Stored items:
######

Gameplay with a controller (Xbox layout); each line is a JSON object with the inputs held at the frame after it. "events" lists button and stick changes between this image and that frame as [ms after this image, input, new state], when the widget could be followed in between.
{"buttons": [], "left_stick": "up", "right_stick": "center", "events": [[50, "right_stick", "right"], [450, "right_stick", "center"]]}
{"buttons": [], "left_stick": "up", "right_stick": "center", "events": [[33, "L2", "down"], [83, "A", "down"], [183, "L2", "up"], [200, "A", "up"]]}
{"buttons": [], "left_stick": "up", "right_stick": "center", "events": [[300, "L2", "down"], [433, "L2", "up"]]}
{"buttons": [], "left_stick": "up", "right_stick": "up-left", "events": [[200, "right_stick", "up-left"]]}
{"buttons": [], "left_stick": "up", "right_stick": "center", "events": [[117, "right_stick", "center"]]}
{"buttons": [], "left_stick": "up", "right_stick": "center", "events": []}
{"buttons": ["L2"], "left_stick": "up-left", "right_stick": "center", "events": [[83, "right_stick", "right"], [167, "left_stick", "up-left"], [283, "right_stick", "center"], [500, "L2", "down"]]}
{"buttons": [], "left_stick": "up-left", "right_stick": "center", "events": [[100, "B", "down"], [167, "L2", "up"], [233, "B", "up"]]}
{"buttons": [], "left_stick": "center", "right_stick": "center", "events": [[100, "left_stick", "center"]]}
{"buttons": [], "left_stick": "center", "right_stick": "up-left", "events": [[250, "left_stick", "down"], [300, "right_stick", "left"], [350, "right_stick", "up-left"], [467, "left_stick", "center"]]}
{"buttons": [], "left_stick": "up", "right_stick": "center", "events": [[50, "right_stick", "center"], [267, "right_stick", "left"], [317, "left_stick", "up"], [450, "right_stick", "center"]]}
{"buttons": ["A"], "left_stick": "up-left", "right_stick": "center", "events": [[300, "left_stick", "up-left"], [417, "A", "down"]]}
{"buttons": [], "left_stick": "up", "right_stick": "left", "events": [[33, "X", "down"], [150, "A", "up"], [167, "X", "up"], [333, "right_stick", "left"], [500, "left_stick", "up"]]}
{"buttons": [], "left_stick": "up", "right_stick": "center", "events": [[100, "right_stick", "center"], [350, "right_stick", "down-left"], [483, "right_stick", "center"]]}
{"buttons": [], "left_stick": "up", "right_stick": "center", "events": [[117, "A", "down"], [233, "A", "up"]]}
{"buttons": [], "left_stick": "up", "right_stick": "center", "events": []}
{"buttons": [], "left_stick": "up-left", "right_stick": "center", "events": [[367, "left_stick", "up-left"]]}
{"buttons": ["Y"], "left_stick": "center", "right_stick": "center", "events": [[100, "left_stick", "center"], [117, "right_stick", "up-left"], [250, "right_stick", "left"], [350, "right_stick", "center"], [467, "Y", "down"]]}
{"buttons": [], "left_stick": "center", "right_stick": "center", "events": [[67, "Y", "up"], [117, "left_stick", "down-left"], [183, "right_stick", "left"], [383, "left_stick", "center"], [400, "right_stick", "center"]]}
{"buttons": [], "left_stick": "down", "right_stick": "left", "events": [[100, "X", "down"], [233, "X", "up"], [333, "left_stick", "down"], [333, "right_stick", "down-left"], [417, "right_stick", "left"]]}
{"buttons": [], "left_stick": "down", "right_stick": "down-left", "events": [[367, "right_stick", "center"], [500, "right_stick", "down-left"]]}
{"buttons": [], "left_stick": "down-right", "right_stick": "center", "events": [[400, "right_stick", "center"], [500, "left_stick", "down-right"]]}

######

» EXERCISE GOAL
Leaving nothing out, print each line above exactly.

» REPLY
Gameplay with a controller (Xbox layout); each line is a JSON object with the inputs held at the frame after it. "events" lists button and stick changes between this image and that frame as [ms after this image, input, new state], when the widget could be followed in between.
{"buttons": [], "left_stick": "up", "right_stick": "center", "events": [[50, "right_stick", "right"], [450, "right_stick", "center"]]}
{"buttons": [], "left_stick": "up", "right_stick": "center", "events": [[33, "L2", "down"], [83, "A", "down"], [183, "L2", "up"], [200, "A", "up"]]}
{"buttons": [], "left_stick": "up", "right_stick": "center", "events": [[300, "L2", "down"], [433, "L2", "up"]]}
{"buttons": [], "left_stick": "up", "right_stick": "up-left", "events": [[200, "right_stick", "up-left"]]}
{"buttons": [], "left_stick": "up", "right_stick": "center", "events": [[117, "right_stick", "center"]]}
{"buttons": [], "left_stick": "up", "right_stick": "center", "events": []}
{"buttons": ["L2"], "left_stick": "up-left", "right_stick": "center", "events": [[83, "right_stick", "right"], [167, "left_stick", "up-left"], [283, "right_stick", "center"], [500, "L2", "down"]]}
{"buttons": [], "left_stick": "up-left", "right_stick": "center", "events": [[100, "B", "down"], [167, "L2", "up"], [233, "B", "up"]]}
{"buttons": [], "left_stick": "center", "right_stick": "center", "events": [[100, "left_stick", "center"]]}
{"buttons": [], "left_stick": "center", "right_stick": "up-left", "events": [[250, "left_stick", "down"], [300, "right_stick", "left"], [350, "right_stick", "up-left"], [467, "left_stick", "center"]]}
{"buttons": [], "left_stick": "up", "right_stick": "center", "events": [[50, "right_stick", "center"], [267, "right_stick", "left"], [317, "left_stick", "up"], [450, "right_stick", "center"]]}
{"buttons": ["A"], "left_stick": "up-left", "right_stick": "center", "events": [[300, "left_stick", "up-left"], [417, "A", "down"]]}
{"buttons": [], "left_stick": "up", "right_stick": "left", "events": [[33, "X", "down"], [150, "A", "up"], [167, "X", "up"], [333, "right_stick", "left"], [500, "left_stick", "up"]]}
{"buttons": [], "left_stick": "up", "right_stick": "center", "events": [[100, "right_stick", "center"], [350, "right_stick", "down-left"], [483, "right_stick", "center"]]}
{"buttons": [], "left_stick": "up", "right_stick": "center", "events": [[117, "A", "down"], [233, "A", "up"]]}
{"buttons": [], "left_stick": "up", "right_stick": "center", "events": []}
{"buttons": [], "left_stick": "up-left", "right_stick": "center", "events": [[367, "left_stick", "up-left"]]}
{"buttons": ["Y"], "left_stick": "center", "right_stick": "center", "events": [[100, "left_stick", "center"], [117, "right_stick", "up-left"], [250, "right_stick", "left"], [350, "right_stick", "center"], [467, "Y", "down"]]}
{"buttons": [], "left_stick": "center", "right_stick": "center", "events": [[67, "Y", "up"], [117, "left_stick", "down-left"], [183, "right_stick", "left"], [383, "left_stick", "center"], [400, "right_stick", "center"]]}
{"buttons": [], "left_stick": "down", "right_stick": "left", "events": [[100, "X", "down"], [233, "X", "up"], [333, "left_stick", "down"], [333, "right_stick", "down-left"], [417, "right_stick", "left"]]}
{"buttons": [], "left_stick": "down", "right_stick": "down-left", "events": [[367, "right_stick", "center"], [500, "right_stick", "down-left"]]}
{"buttons": [], "left_stick": "down-right", "right_stick": "center", "events": [[400, "right_stick", "center"], [500, "left_stick", "down-right"]]}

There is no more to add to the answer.